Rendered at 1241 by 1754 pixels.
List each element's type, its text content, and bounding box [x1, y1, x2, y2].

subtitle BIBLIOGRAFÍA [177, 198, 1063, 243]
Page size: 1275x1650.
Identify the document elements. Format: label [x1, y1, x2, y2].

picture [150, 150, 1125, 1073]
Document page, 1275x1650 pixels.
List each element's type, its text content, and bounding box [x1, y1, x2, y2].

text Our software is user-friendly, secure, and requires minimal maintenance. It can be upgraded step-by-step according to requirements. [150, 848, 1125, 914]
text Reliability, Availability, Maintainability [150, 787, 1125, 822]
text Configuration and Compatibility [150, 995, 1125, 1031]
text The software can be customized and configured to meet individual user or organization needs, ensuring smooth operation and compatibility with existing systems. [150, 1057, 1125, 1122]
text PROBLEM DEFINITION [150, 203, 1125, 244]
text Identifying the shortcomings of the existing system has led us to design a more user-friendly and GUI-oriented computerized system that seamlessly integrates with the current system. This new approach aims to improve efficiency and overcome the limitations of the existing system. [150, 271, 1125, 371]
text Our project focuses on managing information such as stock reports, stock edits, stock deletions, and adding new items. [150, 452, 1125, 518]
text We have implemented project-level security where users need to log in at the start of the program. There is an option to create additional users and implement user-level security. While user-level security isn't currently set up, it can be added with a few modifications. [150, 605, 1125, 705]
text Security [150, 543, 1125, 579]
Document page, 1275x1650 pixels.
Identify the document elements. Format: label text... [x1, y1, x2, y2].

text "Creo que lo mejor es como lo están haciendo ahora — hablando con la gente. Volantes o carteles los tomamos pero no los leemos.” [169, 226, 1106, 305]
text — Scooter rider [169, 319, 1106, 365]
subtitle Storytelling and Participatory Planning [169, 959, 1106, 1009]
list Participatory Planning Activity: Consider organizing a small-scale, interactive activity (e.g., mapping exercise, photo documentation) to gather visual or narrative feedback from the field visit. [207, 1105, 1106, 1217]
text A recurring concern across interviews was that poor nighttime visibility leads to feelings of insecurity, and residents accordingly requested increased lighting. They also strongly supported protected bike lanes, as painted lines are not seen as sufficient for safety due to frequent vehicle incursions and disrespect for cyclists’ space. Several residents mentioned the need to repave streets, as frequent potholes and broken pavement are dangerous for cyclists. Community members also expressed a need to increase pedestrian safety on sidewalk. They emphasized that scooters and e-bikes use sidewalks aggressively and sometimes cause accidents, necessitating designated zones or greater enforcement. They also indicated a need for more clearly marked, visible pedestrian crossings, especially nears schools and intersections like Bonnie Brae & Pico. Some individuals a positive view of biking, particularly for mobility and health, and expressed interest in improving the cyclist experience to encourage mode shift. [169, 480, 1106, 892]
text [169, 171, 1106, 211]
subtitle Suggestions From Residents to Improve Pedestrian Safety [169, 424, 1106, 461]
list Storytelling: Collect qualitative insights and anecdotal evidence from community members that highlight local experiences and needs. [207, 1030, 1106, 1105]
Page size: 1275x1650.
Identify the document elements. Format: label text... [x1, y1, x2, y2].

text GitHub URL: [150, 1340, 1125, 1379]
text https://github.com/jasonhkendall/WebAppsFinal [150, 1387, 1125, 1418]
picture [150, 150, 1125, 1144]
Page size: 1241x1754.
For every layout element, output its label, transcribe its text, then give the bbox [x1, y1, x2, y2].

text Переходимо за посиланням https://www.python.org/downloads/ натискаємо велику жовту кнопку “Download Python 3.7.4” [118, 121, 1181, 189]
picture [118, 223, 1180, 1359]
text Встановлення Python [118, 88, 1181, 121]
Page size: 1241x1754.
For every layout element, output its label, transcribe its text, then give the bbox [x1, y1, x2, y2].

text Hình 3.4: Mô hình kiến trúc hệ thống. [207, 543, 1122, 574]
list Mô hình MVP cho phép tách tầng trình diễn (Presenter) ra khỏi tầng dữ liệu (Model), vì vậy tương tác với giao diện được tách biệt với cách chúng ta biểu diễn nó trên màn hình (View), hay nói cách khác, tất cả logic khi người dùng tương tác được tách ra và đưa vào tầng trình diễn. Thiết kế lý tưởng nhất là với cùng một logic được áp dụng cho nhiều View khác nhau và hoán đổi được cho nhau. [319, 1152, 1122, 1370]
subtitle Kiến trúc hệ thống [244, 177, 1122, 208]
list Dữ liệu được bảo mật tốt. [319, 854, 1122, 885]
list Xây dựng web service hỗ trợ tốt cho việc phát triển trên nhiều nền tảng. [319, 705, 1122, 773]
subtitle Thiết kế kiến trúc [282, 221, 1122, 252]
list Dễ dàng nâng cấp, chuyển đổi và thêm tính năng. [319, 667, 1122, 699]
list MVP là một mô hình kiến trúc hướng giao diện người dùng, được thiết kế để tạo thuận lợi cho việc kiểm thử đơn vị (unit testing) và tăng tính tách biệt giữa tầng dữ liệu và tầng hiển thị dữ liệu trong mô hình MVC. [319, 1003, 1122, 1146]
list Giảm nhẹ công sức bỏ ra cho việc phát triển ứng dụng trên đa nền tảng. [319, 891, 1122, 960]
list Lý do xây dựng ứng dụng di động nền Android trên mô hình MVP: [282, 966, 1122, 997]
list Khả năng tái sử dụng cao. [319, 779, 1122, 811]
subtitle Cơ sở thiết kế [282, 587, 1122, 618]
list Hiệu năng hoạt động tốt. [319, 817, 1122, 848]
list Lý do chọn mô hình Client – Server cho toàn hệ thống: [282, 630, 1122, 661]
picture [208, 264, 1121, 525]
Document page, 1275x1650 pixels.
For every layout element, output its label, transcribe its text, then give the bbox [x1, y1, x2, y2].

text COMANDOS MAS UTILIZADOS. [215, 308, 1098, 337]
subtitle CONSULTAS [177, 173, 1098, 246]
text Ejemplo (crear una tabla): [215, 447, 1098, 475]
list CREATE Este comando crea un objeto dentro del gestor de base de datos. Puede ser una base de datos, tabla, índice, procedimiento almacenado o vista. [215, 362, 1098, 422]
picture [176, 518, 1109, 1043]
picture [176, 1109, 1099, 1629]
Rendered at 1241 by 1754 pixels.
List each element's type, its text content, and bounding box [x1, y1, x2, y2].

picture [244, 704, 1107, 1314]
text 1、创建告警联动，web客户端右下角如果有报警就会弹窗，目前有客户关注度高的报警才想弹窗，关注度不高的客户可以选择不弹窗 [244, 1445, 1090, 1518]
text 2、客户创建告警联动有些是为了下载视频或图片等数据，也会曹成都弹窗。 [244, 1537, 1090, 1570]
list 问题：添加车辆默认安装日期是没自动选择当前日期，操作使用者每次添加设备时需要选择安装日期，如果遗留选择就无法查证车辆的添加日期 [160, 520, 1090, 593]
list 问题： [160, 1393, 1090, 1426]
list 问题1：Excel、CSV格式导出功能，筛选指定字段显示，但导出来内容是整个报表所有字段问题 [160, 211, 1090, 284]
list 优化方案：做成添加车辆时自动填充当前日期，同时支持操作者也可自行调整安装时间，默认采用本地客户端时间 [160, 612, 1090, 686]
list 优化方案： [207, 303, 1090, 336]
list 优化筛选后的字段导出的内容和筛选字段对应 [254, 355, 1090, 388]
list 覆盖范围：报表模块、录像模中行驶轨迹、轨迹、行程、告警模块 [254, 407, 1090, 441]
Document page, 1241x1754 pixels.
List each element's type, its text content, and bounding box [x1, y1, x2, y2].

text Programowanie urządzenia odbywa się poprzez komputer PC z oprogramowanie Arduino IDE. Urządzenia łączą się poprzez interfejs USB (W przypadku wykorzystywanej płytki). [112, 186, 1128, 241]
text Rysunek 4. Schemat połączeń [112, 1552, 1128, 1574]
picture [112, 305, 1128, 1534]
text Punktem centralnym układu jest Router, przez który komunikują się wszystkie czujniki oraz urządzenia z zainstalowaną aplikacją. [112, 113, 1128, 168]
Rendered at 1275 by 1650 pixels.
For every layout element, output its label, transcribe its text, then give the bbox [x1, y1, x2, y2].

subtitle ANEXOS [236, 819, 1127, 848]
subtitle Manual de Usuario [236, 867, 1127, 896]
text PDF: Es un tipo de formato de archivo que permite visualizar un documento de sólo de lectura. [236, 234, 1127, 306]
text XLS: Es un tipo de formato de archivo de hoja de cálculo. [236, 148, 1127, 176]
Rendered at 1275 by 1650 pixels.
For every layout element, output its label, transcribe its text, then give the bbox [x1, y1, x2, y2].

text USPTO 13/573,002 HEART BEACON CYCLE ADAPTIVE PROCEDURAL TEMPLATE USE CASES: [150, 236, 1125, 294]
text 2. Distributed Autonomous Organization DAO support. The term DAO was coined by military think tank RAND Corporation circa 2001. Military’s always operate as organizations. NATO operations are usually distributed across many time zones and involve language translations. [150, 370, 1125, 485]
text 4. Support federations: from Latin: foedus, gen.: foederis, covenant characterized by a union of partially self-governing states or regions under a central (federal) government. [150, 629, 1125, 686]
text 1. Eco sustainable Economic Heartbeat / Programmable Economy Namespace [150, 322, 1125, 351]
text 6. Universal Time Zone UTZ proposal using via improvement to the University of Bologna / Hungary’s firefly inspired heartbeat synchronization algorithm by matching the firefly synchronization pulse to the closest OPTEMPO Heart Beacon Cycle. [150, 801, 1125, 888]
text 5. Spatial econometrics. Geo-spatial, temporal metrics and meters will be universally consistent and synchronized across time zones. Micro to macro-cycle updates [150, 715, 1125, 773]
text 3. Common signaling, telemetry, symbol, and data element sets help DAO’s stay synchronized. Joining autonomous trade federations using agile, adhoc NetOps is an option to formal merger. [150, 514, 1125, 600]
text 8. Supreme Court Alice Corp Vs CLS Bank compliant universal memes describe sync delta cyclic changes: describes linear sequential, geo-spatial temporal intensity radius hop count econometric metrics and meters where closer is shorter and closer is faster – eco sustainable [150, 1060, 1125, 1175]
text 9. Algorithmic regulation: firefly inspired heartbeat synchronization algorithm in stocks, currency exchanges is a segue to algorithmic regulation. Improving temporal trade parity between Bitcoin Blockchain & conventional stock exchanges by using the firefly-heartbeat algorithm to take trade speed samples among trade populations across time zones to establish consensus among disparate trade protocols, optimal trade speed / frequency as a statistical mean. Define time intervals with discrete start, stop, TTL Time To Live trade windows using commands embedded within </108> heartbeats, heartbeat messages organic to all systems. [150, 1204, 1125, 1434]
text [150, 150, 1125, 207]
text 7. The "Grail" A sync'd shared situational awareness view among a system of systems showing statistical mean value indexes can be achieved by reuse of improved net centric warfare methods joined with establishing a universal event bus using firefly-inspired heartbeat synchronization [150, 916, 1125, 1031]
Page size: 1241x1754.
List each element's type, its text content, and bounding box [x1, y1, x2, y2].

==*==

▶ [TASK GOAL] All lines from the one containing "text [150, 150, 1125, 207]" to the last line of the material above must be copied exactly, and only those.

▶ [ANSWER TO THIS PROBLEM]
text [150, 150, 1125, 207]
text 7. The "Grail" A sync'd shared situational awareness view among a system of systems showing statistical mean value indexes can be achieved by reuse of improved net centric warfare methods joined with establishing a universal event bus using firefly-inspired heartbeat synchronization [150, 916, 1125, 1031]
Page size: 1241x1754.
List each element's type, its text content, and bounding box [x1, y1, x2, y2].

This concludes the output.